What is the rule of thumb?
What is the rule of thumb?
Most restaurants add a 10% service charge on top of your bill, which can be considered a tip. Most locals leave it at that, and that's completely acceptable, because that's standard in Costa Rica.
In the US, tips are more in the 15-20% range, and that's the standard in the US.
It's just a difference in cultures...
As a US citizen I'll throw a little more on top of the 10% depending on the level of service, how long I stay around chatting with friends and occupying the table, etc. However, the additional tip is not necessary.
And just to add...When I say, "how long I occupy a table" I am bringing up another difference in Costa Rica culture. In Costa Rica, it's the norm to stay around and chat with your friends after the meal. There is no one rushing you out of the table like you experience in the US... which brings up ANOTHER difference.
The servers don't bring you the check unless you ask for it. They feel as if it's rude to bring the check before you ask for it (This goes back to the previous paragraph of not rushing you). So, don't expect them to bring it until you ask for it!

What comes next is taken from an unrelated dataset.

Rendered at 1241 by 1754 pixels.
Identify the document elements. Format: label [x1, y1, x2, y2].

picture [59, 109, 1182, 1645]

Hope this helps!Edited: 02 January 2014, 00:42
Are you wondering about bars and restaurants only, or other things, such as tipping guides,hotel workers, etc? At restaurants there is a service charge included (on rare occasion it isn't, it will be pointed out on the menu), and at bars you don't tip. However, many tourists leave an extra tip. I recommend that you leave whatever you're comfortable with, on top of the included service charge.

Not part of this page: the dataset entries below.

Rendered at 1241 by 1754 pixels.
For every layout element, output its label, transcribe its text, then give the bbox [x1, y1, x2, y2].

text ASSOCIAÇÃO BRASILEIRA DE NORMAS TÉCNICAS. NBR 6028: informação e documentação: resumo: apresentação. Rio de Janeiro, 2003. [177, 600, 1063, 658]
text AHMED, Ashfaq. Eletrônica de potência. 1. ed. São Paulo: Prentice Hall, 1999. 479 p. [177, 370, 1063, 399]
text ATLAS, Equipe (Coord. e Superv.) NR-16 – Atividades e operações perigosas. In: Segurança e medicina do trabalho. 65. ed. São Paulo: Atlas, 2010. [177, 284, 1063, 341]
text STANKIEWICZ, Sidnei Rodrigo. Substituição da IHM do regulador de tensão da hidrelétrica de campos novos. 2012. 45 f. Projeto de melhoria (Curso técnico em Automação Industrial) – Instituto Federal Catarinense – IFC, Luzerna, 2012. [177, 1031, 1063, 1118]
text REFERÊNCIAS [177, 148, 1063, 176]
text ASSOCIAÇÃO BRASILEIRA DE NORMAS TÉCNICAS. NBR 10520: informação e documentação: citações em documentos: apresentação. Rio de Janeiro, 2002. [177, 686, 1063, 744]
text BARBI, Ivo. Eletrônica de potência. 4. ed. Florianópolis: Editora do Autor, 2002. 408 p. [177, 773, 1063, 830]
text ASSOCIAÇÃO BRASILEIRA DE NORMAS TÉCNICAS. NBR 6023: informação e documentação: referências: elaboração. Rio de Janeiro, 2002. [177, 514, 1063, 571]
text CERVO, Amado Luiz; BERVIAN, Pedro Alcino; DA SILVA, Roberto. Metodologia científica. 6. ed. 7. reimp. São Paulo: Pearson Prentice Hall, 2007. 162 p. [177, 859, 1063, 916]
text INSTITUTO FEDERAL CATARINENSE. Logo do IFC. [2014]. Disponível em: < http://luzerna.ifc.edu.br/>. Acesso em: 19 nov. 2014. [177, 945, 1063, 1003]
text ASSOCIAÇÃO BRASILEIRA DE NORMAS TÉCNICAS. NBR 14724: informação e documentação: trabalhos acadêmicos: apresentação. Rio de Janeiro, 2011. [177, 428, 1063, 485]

I get many guests ask me what is appropriate tip. I always tell them, that it is not expected but greatly appreciated. Do whatever is comfortable for you.

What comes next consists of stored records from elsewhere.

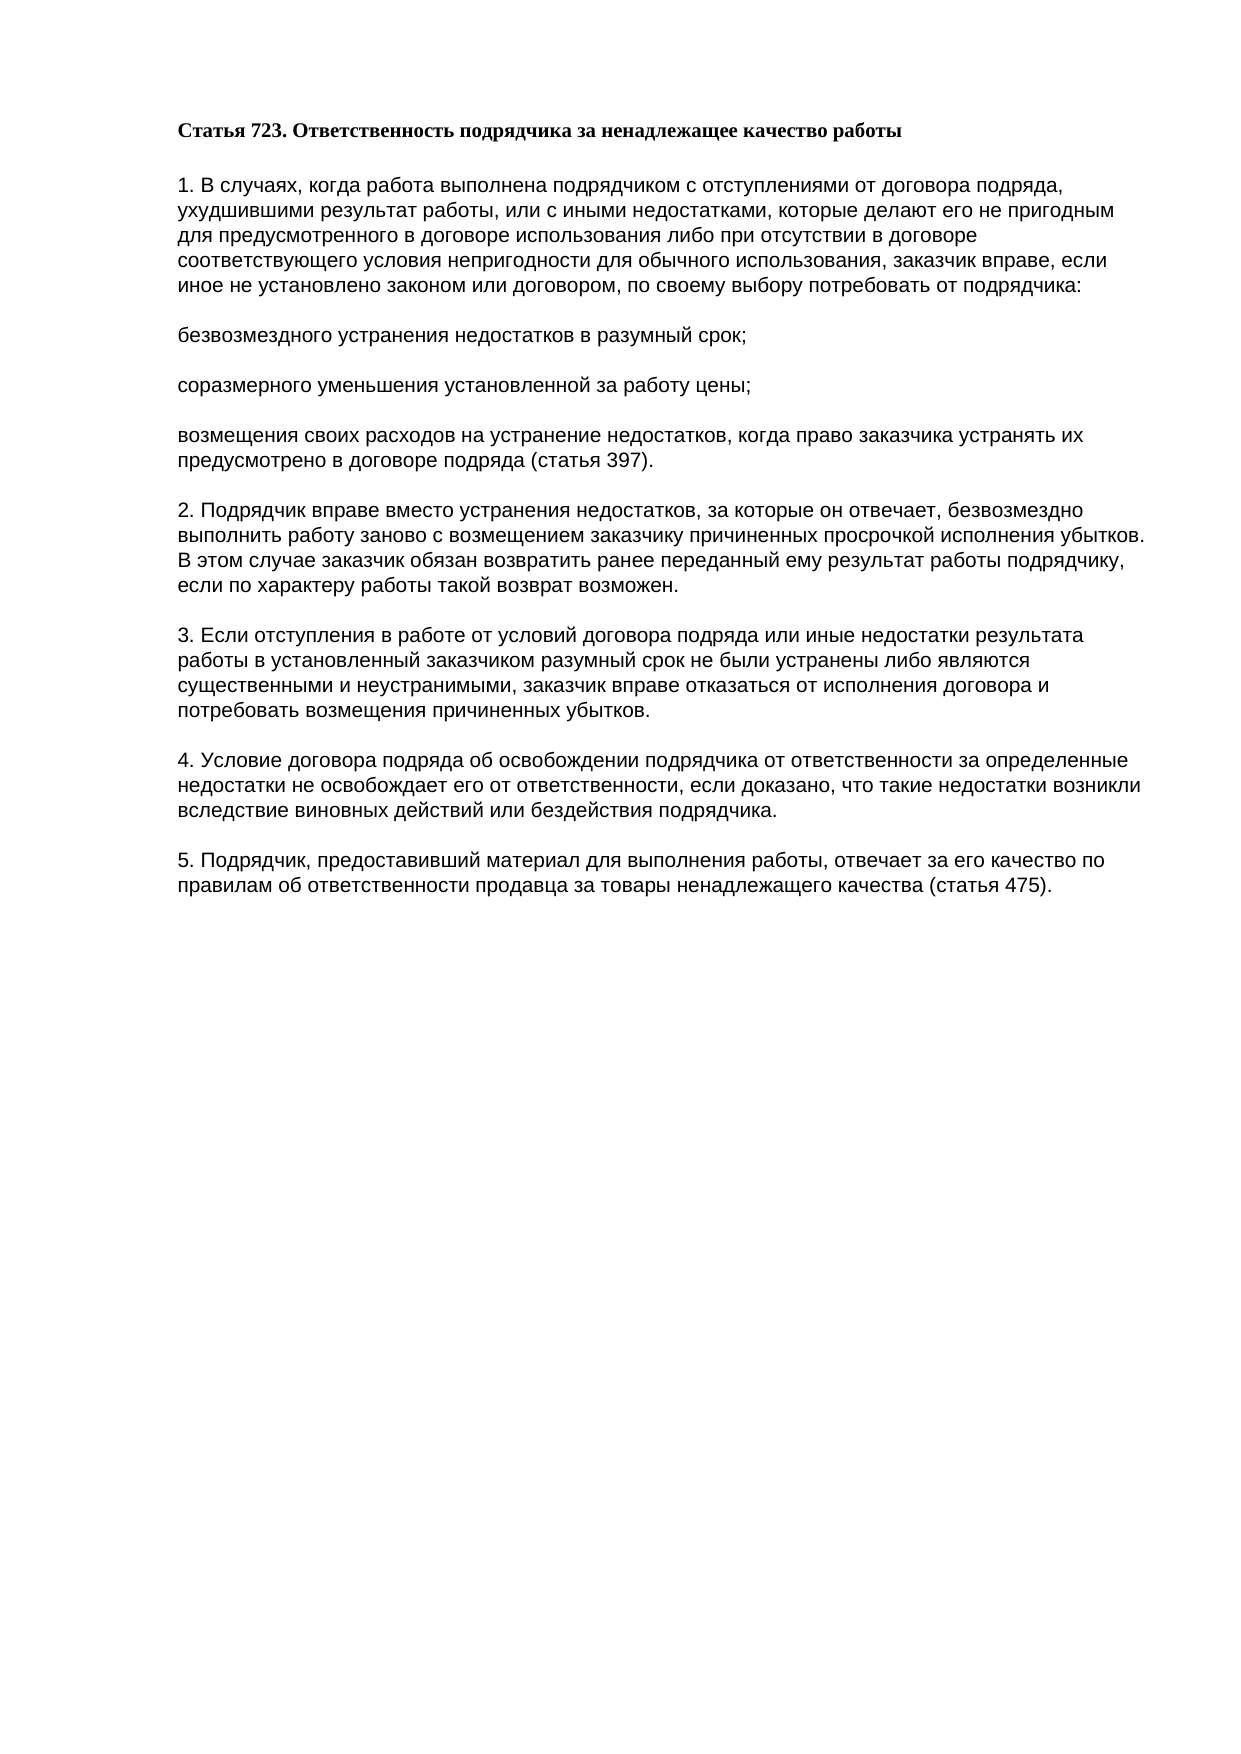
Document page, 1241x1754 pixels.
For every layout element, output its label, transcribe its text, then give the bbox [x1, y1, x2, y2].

text 3. Если отступления в работе от условий договора подряда или иные недостатки результата работы в установленный заказчиком разумный срок не были устранены либо являются существенными и неустранимыми, заказчик вправе отказаться от исполнения договора и потребовать возмещения причиненных убытков. [177, 621, 1152, 721]
text 5. Подрядчик, предоставивший материал для выполнения работы, отвечает за его качество по правилам об ответственности продавца за товары ненадлежащего качества (статья 475). [177, 846, 1152, 896]
text соразмерного уменьшения установленной за работу цены; [177, 371, 1152, 396]
subtitle Статья 723. Ответственность подрядчика за ненадлежащее качество работы [177, 118, 1152, 142]
text безвозмездного устранения недостатков в разумный срок; [177, 321, 1152, 346]
text возмещения своих расходов на устранение недостатков, когда право заказчика устранять их предусмотрено в договоре подряда (статья 397). [177, 421, 1152, 471]
text 4. Условие договора подряда об освобождении подрядчика от ответственности за определенные недостатки не освобождает его от ответственности, если доказано, что такие недостатки возникли вследствие виновных действий или бездействия подрядчика. [177, 746, 1152, 821]
text 1. В случаях, когда работа выполнена подрядчиком с отступлениями от договора подряда, ухудшившими результат работы, или с иными недостатками, которые делают его не пригодным для предусмотренного в договоре использования либо при отсутствии в договоре соответствующего условия непригодности для обычного использования, заказчик вправе, если иное не установлено законом или договором, по своему выбору потребовать от подрядчика: [177, 171, 1152, 296]
text 2. Подрядчик вправе вместо устранения недостатков, за которые он отвечает, безвозмездно выполнить работу заново с возмещением заказчику причиненных просрочкой исполнения убытков. В этом случае заказчик обязан возвратить ранее переданный ему результат работы подрядчику, если по характеру работы такой возврат возможен. [177, 496, 1152, 596]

My own personally policy in Costa Rica is an additional 10% on restaurant bill unless I feel service was below par. Taxi... Min $1 or 10%. Tour guides, excursions, shuttle drivers as long as I feel they put effort into making sure you were getting what you paid for, I give 10%.
Some small hotels have shared tip boxes. I give 10% of room stay portion of my bill.
Again, these my own personal policies and are not a rule. Cheers, Colin.
Tipping is always a good way to "get rid" of your colones change, which can't be exchanged. I will usually leave a handful of change for the housekeeper or server or taxi driver, depending on what it is. For tour guides or drivers (don't forget the driver!), 10% is a good rule of thumb - but it will depend on the tour: how long, how many people, how attentive and informative the guide was.